Sunday, 17 January 2021

Riuichi Sakamoto ‎– Left Handed Dream (1981)

Style: Synth-pop, Experimental
Format: CD, Vinyl
Label: Midi Inc., Alfa, Epic

Tracklist:
01.   Boku No Kakera
02.   Saru To Yuki Gomi No Kodomo
03.   Kacha Kucha Nee
04.   The Garden Of Poppies
05.   Relâché
06.   Tell 'em To Me
07.   Living In The Dark
08.   Slat Dance
09.   Venezia
10.   Saru No Ie
11.   The Left Bank
12.   The Arrangement
13.   Just About Enough
14.   Once In A Lifetime


Credits:
Violin– Kaoru Sato
Backing Vocals – Brigit Novic
Bass, Percussion – Haruomi Hosono
Drums – Yukihiro Takahashi
Flugelhorn – Kenji Nakazawa
Guitar – Adrian Belew
Vocals, Co-producer – Robin Scott
Tenor Saxophone – Satoshi Nakamura
Percussion, Marimba, Electronic Drums, Whistle – Kiyohiko Semba
Programmed By  – Hideki Matsutake, Riuichi Sakamotoo
Soprano Saxophone, Bass Clarinet, Didgeridoo, Sho, Woodwind – Robin Thompson 
Keyboards, Bass, Guitar, Drums, Percussion, Marimba, Electronic Drums, Vocals, Music By, Arranged By, Mixed By, Producer – Riuichi Sakamoto

Of all the Sakamoto/YMO reissues, this is the one we’ve waited for the most. Hidari Ude No Yume (Left Handed Dream) was released in 1981 and is here reissued for the first time in decades in its rare Japanese edition - beautifully remastered from the original tapes by Bernie Grundman and sounding better than we’ve ever heard it before, including a 2LP version with a bonus album of instrumental versions pressed on vinyl for the first time ever.

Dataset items
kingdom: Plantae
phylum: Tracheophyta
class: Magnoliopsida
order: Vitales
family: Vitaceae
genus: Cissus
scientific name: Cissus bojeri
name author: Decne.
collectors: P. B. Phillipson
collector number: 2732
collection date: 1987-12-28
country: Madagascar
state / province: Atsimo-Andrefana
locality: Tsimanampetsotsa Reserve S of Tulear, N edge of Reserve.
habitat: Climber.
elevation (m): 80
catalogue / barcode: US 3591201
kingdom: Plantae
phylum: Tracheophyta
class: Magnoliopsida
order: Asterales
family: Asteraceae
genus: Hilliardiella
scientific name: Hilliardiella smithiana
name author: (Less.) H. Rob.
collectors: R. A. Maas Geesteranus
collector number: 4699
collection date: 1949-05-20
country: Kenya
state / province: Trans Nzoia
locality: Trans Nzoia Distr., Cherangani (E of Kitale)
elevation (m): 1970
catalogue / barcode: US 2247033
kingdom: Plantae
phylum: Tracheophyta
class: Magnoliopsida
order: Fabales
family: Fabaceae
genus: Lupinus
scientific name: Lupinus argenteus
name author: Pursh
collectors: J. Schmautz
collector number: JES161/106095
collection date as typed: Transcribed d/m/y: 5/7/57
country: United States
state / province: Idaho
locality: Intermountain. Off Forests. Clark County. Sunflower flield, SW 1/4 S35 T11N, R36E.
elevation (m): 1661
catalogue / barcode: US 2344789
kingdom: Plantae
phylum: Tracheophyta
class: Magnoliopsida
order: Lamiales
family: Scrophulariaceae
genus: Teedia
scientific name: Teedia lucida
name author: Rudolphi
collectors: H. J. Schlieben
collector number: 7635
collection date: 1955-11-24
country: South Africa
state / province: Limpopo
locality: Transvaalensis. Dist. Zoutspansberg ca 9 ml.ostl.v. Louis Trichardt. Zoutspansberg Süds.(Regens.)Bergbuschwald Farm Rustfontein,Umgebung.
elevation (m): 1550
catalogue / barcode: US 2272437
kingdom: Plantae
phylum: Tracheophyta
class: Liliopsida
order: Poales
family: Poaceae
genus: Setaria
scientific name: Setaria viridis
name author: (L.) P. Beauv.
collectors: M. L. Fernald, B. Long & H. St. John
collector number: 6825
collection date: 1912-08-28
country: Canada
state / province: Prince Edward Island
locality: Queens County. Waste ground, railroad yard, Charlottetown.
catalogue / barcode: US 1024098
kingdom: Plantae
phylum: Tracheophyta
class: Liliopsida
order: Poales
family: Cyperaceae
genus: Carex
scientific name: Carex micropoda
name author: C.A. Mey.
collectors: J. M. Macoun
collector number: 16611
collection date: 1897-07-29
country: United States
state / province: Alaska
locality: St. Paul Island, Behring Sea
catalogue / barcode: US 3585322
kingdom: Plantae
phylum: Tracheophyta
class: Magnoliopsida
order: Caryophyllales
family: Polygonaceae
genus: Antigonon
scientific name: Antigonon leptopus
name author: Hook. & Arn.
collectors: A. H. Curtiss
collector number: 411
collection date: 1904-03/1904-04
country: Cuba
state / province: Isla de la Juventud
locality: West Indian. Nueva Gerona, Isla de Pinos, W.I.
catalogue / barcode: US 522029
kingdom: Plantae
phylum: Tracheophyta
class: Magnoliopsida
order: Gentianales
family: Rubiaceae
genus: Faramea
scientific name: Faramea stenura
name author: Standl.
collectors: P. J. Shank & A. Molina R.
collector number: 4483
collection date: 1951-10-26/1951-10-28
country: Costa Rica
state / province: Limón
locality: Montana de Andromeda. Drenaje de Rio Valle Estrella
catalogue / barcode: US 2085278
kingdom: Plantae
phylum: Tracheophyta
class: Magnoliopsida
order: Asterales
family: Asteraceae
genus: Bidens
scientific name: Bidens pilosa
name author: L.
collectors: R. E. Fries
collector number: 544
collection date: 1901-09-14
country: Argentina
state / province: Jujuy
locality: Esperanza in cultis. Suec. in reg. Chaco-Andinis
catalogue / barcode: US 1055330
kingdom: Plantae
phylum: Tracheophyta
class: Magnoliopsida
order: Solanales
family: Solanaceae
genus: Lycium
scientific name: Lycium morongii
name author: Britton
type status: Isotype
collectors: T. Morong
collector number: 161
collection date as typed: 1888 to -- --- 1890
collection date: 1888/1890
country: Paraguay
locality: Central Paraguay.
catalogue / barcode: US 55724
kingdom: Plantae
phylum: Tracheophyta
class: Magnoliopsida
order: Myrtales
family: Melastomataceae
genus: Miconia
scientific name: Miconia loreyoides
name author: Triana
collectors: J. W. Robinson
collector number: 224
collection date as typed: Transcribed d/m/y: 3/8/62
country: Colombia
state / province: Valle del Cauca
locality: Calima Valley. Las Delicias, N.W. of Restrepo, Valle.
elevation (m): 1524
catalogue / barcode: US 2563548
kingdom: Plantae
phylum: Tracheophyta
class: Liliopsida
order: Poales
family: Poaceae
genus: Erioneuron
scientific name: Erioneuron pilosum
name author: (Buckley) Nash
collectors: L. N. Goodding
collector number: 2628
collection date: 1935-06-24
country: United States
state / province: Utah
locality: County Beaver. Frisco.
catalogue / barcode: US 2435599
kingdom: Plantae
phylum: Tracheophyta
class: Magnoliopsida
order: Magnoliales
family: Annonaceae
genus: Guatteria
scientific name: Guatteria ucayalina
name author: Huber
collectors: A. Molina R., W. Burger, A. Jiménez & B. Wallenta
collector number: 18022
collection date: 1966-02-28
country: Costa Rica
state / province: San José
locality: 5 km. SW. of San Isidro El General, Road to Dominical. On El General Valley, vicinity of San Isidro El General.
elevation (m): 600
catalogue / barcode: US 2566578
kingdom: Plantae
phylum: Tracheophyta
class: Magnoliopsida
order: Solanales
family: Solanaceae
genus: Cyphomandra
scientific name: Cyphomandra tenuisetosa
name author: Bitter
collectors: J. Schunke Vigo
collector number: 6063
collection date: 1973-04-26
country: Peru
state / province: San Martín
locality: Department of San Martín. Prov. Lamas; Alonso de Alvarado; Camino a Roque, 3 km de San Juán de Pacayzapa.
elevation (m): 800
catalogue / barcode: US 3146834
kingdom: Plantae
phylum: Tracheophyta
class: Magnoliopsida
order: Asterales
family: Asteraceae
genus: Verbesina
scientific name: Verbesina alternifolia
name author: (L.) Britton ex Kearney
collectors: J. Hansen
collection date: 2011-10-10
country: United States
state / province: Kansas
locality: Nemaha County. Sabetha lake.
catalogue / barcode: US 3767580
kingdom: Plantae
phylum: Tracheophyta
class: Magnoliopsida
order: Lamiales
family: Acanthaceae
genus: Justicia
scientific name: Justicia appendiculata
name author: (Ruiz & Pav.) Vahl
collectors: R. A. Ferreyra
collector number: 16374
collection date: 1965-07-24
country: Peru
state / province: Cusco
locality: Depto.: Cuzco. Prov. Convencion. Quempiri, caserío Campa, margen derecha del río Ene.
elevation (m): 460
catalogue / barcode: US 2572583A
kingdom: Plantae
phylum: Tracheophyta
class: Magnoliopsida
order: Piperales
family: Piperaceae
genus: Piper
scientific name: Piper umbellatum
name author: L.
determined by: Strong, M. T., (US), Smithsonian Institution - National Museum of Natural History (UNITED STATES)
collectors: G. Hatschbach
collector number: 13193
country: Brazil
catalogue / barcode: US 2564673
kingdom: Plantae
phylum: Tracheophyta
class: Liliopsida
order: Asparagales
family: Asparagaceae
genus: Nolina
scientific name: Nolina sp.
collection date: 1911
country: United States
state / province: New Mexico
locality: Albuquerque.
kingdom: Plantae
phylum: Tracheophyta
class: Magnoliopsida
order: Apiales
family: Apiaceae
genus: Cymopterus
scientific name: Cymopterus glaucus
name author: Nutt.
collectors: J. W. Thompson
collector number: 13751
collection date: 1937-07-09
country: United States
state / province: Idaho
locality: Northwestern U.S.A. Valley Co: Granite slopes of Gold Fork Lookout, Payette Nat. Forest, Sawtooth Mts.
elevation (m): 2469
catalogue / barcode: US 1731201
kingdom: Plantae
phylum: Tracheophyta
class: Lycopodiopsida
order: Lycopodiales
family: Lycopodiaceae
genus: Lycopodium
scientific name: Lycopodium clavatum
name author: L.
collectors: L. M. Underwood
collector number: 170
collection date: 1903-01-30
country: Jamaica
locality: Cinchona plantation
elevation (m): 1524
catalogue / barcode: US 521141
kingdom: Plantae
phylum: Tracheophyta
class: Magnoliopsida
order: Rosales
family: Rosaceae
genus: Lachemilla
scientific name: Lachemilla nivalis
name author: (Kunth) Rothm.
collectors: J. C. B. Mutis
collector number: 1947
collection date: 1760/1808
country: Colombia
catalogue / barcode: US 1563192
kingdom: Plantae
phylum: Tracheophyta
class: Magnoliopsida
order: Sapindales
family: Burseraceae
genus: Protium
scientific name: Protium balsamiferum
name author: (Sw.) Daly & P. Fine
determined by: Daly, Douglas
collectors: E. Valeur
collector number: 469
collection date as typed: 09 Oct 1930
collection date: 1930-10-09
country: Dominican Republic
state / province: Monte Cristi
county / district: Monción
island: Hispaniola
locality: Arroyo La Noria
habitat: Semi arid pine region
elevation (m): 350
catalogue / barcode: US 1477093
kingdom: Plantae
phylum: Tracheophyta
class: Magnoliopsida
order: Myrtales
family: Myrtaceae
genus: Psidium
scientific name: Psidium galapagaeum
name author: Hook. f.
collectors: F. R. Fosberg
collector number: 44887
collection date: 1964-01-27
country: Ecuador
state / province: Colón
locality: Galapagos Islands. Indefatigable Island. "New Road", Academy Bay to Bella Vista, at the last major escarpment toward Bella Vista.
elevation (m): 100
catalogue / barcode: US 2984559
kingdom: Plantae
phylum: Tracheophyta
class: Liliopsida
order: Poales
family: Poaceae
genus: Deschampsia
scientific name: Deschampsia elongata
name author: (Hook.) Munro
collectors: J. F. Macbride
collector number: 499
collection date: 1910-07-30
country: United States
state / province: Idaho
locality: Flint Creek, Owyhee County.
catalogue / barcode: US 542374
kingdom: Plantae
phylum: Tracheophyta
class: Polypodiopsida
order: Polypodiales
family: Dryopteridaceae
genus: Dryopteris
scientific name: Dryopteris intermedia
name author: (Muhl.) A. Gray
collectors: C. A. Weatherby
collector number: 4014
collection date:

→ **THE TASKS**
1) Do these statements agree with the Left Handed Dream album listing? (a) Adrian Belew plays guitar on the album. (b) The album was first released in 1991. (c) Bernie Grundman did the remastering. Answer yes or no for each, quoting the words of the listing that decide it.
2) Can you continue the Left Handed Dream album listing, starting right after its last sentence?

→ **RESPONSES TO THE EXERCISE**
1)
(a) Yes: "Guitar – Adrian Belew"
(b) No: "was released in 1981"
(c) Yes: "remastered from the original tapes by Bernie Grundman"

2)
Recorded during a pivotal period for Sakamoto - around the same time as his stunning ‘Bamboo Houses’ with David Sylvian, and in between two classic YMO albums, 'Hidari Ude No Yume basically sounds quite unlike anything he made before or since its release, a sort of anthology of pop interiors made with hi-gloss synths and unexpected edits, from farm animals to simmering, percolated drum machines. 

‘Hidari Ude No Yume’ was Sakamoto’s follow-up to the seminal ‘B-2 Unit’, and sees him smudge that album’s angularities into weirder shapes that are somehow both more experimental and oddly accessible. The newly available instrumental versions offer previously unheard perspectives on the remarkably detailed production; including an amazing tweaked-out and extended mix of ‘Relâché’, plus a beautifully slippery mix of the album’s best known highlight, ‘Kacha Kucha Nee’.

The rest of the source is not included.